Moving three thousand miles away to attend law school is a very interesting experiment in growth and coping skills. Prior to law school I lived within the same 5 mile radius my entire life, and for most of that time a significant amount of my closest family members also resided within a 5 or 10 minute distance from me. Due to this closeness, I grew up with a richness of familial experiences that shaped the way in which I view and interact with the world. No doubt, I believed that I was strong, independent and all of those other adjectives that people who known of those things use to describe themselves, but my move to Boston definitely proved that, even though I had the ability to possess those characteristics, I had not yet arrived in terms of my full adult development.
This became abundantly clear as I found myself missing all the things about home that prior to my leaving I thought I was incapable of missing, like family spats, the feeling of too much family responsibility, etc.

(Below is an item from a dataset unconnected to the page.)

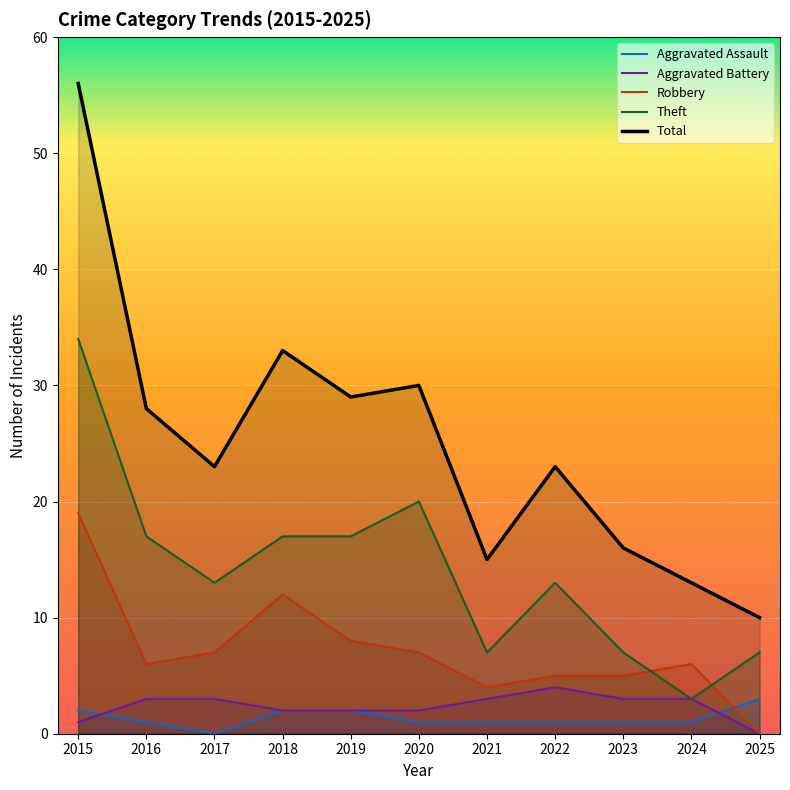

At which category is the sum across all series the highest?

2015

The interesting thing about law school is that there are many people who are also far away from home, and because of this, family begins to take on a whole other meaning. You don’t quite realize the transition as it is happening, but you know it once it is complete.
My experience moving away from home made me appreciate the family members I left there all the more. All the things that I took for granted, the insane phone calls from family members requesting me to do things, the fights, the long durations of silence, all of those things began to take on a new significance. So much so that I almost couldn’t wait to get into some nonsense argument with a relative just to have some feeling similar to what I experienced before I left. Friends I left, not those in name but the real ones, also became much more than just friends but extended family members without whose support, conversations, and consistent messaging about my not missing anything worthwhile by leaving, I’m not sure I would have made it through.
However, other things changed as well. People in school became family as well. Financial and travel restrictions beget Thanksgiving and winter break traditions. Seminal events like presidential debates, elections nights, birthdays, celebrations of indications of law school success all became reasons to celebrate and commune over food and favorite beverage choices of lawyers. Anxiety, angst, disappointment, trials and tribulations all became reasons for much needed triage, group intervention, and (you guessed it) favorite beverage choices of lawyers.
Relationships with strangers became beacons of strength and symbols of endurance and people’s absence, either voluntarily or due to things beyond their control, took an actual toll on the fragile ecology of law school clique-i-ness. So much so, that externships and semester-in-practices could seemingly transform whole group dynamics, even if we pretend they don’t. Planned and staged reunions become the focus of entire weeks instead of focusing on the legal homework of the day, and thoughts of graduation and separation, while exciting, add a new level of fear and anxiety over the proposition of ending what has just started and revisiting the feelings of leaving home, even if it is not truly home that you are leaving.
All in all though, it is not really leaving. It is simply moving forward in an effort to grow and develop as it was the first time, and with a little luck, traditions will be revisited, or fights will be had that will bring us right back to where it all began.
After all we are family, are we not?